Principals Equity Cohort
Register for the Jan. 24-26 Session
Free to attend. All meals and hotel expenses are covered, thanks to a generous gift from Sue and Brown Badgett and the J. Rogers Badgett Foundation
About the Cohort
The recent global pandemic has highlighted racial and economic inequities in many areas of schooling, including opportunities for advanced learning. Inequity in gifted education suggests that we are missing a large percentage of students whose potential may remain untapped and whose contributions may never be realized.
The Center for Gifted Studies at Western Kentucky University invites elementary school principals who are committed to learning more about finding and serving students with high potential from racially, culturally, ethnically, and linguistically different populations to join this Cohort. Participants will engage in lively discussions with national experts and other passionate elementary principals focused on cultivating equity and access to advanced learning.
Who Should Attend?
Elementary principals from rural, suburban, and urban school districts who want to take intentional and deliberate actions to address equity and access to advanced learning in their schools should join this Cohort.
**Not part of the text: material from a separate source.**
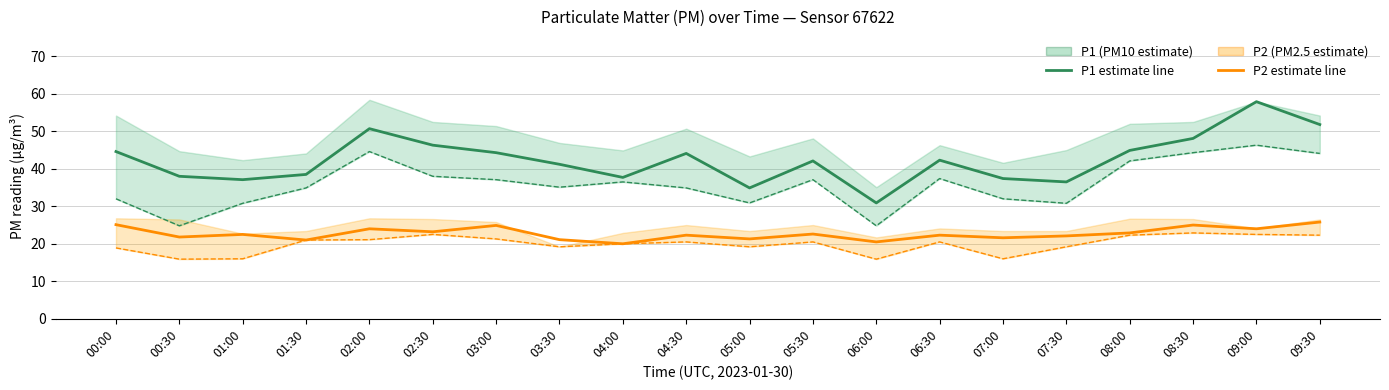

At which category is the sum across all series the highest?

09:00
The Cohort provides school leaders with a safe, collaborative, and action-oriented learning space for courageous conversations about these very important issues.
What Will I Learn?
Participants will have the opportunity to engage with gifted education experts focusing on issues of equity and access.
Topics that will be explored:
- What do the data show about the percentage of students from minority and low-income backgrounds who perform at advanced levels?
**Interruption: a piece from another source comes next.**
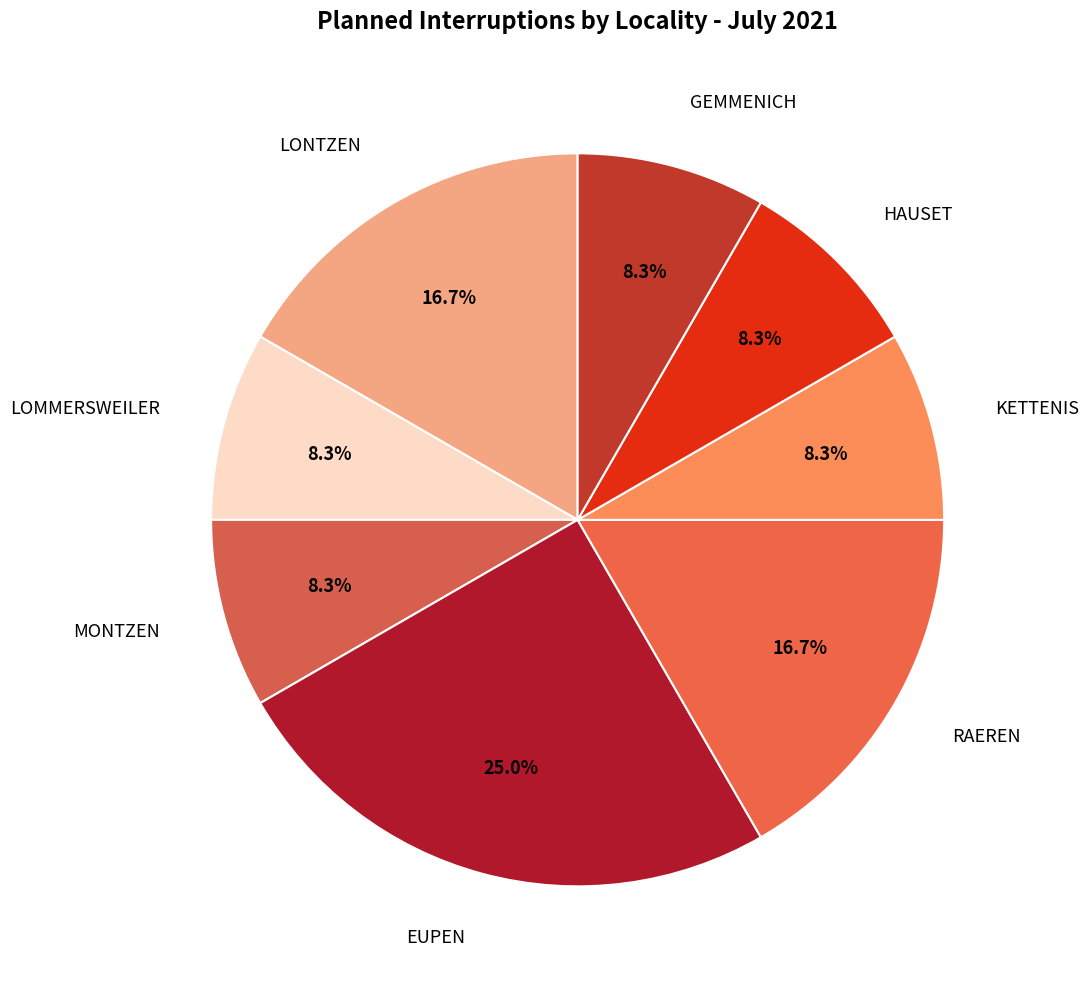

The LOMMERSWEILER slice represents 15% of the pie. True or false?

False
- What are the barriers to equity in identification and services for students with high ability?
- What promising practices can be implemented that will increase the number of students from minority and low-income backgrounds who are identified and provided with opportunities for advanced learning?
- How can schools ensure that high-ability minority and low-income students are prepared for, have access to, and feel comfortable in advanced programs?